McCarthy told GroundUp that he did not know why the province would choose to sell the property to a private school.
He said this perpetuated the lack of affordable housing in the area and excluded low- and moderate-income residents from educational opportunities because they might not be able to afford private education.
The court papers tell the story of Thozama Angela Adonisi, one of the applicants. Adonisi began working as a part-time domestic worker in Sea Point at 18.
After leaving Sea Point in 1994, Adonisi moved back in 1998 with her ten-year-old son. Seven others, including children, lived in a two-bedroom apartment which she rented from another tenant. Three years after she moved in, she was evicted when the tenant failed to pay the landlord the monthly rent.
“The full circumstances surrounding the eviction are not clear to me,” she said in the affidavit.

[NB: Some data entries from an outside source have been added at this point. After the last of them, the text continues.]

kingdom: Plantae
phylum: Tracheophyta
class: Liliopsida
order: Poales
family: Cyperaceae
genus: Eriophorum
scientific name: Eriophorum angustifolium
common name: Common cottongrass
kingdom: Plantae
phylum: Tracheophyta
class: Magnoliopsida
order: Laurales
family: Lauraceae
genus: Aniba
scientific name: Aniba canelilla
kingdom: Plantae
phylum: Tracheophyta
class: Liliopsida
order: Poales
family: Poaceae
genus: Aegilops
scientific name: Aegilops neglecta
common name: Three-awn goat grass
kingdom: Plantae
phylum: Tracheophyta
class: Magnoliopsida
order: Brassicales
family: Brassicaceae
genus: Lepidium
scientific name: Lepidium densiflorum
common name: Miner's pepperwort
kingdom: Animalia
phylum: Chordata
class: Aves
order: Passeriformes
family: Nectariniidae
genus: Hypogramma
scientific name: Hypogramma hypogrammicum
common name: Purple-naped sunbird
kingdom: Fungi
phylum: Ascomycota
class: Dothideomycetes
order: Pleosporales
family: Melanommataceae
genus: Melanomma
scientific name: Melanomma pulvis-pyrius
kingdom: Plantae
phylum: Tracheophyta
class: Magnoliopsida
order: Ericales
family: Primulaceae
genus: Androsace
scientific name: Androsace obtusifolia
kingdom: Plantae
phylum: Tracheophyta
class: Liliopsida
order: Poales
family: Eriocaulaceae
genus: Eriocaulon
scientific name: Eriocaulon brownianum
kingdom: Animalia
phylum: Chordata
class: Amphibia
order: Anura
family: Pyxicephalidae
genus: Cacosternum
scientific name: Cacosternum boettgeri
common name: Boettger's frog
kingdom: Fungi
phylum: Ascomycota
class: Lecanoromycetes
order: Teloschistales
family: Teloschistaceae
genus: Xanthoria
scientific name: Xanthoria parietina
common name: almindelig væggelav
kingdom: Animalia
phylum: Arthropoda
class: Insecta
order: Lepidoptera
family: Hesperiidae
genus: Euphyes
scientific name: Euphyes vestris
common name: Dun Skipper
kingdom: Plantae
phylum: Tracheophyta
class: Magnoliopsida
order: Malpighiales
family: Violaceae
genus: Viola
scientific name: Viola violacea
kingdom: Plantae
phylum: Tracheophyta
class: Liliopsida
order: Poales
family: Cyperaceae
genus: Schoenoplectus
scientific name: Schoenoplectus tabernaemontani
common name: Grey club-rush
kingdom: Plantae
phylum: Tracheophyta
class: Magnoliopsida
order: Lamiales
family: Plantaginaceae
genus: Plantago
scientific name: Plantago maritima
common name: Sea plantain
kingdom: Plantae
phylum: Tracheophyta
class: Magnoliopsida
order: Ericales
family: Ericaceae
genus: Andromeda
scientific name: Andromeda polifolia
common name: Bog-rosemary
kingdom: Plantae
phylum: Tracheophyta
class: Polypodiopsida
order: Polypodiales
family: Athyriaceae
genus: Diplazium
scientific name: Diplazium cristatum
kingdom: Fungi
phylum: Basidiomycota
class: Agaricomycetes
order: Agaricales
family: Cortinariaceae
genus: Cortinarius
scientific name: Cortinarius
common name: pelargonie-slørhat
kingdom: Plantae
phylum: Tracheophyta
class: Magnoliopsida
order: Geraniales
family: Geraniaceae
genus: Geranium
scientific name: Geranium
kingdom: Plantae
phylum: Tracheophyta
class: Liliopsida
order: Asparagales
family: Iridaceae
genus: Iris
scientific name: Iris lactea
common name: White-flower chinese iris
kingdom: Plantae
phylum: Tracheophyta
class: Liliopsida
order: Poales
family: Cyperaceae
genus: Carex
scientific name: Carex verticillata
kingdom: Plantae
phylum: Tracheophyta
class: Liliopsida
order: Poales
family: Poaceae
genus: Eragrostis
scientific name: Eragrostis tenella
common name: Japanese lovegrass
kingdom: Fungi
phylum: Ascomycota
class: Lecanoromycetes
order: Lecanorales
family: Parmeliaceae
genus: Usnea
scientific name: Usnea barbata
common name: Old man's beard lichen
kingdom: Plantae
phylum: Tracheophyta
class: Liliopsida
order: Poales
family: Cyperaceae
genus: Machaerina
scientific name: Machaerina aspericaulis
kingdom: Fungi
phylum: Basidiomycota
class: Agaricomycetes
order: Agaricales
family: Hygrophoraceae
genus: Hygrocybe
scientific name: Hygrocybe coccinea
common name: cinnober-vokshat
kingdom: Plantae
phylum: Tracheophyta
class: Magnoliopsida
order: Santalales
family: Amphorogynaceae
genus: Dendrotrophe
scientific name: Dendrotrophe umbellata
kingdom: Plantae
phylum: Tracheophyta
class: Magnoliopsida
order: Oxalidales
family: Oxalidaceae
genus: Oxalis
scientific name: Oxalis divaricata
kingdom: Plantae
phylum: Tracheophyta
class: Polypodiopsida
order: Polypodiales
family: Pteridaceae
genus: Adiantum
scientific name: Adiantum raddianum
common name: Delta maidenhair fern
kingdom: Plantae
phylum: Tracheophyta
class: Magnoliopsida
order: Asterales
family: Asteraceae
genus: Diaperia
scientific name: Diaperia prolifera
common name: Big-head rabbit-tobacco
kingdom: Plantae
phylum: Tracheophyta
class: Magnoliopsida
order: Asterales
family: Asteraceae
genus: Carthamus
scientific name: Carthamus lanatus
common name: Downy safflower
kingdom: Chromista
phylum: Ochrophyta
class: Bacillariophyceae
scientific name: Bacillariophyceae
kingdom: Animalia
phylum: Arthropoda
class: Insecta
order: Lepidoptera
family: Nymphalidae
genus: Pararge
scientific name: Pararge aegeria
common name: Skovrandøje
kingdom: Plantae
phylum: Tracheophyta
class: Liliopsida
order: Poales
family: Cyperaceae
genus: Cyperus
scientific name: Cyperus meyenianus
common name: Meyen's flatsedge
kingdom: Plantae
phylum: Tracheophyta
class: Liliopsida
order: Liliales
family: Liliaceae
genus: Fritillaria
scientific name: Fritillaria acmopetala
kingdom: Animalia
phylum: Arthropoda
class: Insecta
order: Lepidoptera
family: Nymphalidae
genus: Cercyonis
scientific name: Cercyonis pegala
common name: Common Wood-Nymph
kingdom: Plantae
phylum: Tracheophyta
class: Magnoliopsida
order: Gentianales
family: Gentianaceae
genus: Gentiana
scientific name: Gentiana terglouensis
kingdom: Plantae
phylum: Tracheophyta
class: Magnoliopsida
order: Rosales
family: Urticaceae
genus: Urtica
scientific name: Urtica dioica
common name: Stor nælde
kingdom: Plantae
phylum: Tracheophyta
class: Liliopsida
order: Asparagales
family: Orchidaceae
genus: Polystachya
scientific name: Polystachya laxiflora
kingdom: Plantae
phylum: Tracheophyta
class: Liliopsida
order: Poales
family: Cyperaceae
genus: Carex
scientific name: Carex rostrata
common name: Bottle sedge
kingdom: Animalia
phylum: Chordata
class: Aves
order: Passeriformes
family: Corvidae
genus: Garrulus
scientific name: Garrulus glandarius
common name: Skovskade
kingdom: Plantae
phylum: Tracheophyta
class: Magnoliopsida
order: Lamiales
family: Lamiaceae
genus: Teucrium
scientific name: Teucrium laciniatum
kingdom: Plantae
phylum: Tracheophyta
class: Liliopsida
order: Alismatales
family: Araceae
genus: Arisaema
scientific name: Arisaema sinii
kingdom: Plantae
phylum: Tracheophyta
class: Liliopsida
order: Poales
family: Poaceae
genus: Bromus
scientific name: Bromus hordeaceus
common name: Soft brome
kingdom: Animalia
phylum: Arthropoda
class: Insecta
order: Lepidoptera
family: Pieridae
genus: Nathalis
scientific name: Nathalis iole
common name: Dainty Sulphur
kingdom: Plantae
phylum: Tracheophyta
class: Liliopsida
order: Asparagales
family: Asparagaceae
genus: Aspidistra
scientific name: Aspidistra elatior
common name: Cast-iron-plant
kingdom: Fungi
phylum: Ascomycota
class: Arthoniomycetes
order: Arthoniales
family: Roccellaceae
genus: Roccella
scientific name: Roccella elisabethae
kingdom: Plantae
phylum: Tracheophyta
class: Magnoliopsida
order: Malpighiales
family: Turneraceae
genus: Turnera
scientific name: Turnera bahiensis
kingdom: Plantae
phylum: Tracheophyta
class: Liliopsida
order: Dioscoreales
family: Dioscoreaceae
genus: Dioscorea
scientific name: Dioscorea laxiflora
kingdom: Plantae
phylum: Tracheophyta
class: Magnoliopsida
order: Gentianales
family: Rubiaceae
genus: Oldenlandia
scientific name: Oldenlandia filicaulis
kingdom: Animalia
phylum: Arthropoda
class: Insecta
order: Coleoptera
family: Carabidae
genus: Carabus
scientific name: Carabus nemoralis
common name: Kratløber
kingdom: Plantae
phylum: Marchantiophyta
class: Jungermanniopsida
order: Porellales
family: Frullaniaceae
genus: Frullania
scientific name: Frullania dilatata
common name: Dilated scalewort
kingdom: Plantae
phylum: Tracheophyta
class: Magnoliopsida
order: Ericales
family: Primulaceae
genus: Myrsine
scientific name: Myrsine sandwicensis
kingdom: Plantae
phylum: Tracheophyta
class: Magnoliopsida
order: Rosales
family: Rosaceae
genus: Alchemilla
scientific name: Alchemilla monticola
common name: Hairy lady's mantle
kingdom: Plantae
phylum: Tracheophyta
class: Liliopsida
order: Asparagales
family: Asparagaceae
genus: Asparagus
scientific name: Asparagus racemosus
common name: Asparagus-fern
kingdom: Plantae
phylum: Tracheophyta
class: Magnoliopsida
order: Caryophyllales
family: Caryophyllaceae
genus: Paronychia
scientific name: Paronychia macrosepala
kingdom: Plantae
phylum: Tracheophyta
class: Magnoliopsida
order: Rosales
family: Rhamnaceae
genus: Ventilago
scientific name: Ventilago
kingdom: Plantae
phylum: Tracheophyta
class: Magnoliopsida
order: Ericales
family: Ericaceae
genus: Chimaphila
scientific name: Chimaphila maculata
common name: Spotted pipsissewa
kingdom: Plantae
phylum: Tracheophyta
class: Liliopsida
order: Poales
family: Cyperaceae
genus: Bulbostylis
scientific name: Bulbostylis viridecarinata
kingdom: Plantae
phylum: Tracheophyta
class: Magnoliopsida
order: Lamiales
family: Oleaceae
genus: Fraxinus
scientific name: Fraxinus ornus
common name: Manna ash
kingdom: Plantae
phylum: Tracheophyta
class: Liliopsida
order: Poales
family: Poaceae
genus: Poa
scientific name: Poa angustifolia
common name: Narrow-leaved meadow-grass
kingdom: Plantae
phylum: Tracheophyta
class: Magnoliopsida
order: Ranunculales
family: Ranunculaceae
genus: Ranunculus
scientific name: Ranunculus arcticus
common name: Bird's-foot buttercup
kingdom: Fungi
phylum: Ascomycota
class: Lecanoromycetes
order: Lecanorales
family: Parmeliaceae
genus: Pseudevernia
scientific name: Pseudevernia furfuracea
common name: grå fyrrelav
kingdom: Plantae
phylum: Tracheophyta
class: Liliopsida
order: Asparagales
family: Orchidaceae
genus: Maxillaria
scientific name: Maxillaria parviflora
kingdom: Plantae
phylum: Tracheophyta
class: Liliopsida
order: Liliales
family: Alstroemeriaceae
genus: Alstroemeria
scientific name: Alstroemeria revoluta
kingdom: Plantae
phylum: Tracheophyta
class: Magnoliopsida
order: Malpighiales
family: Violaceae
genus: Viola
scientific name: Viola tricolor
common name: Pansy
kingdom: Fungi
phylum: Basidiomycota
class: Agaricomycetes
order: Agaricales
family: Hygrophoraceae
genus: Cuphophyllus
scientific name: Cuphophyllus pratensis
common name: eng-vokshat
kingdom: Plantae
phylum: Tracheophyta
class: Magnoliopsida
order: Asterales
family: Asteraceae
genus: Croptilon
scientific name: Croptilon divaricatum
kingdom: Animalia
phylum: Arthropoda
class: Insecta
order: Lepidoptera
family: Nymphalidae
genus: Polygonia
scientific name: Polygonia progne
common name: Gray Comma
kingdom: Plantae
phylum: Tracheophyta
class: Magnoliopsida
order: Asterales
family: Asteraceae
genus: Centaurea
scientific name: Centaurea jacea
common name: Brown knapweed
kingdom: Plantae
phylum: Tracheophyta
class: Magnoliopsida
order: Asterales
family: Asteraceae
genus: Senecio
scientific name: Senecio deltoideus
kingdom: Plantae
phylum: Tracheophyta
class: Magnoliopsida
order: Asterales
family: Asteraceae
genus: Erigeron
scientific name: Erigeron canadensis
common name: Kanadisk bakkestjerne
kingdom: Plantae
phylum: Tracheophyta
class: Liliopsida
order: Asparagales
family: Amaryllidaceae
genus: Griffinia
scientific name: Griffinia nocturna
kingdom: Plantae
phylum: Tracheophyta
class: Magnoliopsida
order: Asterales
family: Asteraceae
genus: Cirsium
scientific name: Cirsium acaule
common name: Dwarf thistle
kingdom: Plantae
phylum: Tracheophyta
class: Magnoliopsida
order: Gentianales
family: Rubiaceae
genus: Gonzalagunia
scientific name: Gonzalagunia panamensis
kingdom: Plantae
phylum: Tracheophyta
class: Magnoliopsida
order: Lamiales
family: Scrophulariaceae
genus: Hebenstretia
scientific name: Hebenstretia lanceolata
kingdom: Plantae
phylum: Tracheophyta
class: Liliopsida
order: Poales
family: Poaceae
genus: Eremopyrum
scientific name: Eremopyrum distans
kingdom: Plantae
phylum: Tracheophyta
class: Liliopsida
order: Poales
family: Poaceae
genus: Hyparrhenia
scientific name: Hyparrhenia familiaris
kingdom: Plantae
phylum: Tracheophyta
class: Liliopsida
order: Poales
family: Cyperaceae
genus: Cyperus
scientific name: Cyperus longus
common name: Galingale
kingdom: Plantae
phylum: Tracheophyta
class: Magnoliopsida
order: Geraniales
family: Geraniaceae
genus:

Since then, she has been living in “maid’s quarters”. She currently lives in the basement of an apartment block in Sea Point with her 13-year-old daughter, a grade eight learner at Sea Point High School. She shares a shower with about 15 others.
“The current, hostel-like conditions in which I live are dark, cramped and highly undesirable. We do, however, enjoy the considerable advantage of living in central Cape Town, close to my work and my daughter’s school,” she said.
Although she has applied for government subsidised housing, she has been on “some form of a ‘waiting list’” for 22 years. She has lived and worked in Sea Point for 32 years and said she had met many working class residents who faced similar circumstances.
“The sale of state owned land in central Cape Town, which could quite feasibly be used for affordable housing, impacts directly on my constitutional rights to have access to adequate housing and to gain access to land on an equitable basis,” she said.
Neither Public Works nor Human Settlements had responded to requests for comment by the time of publication.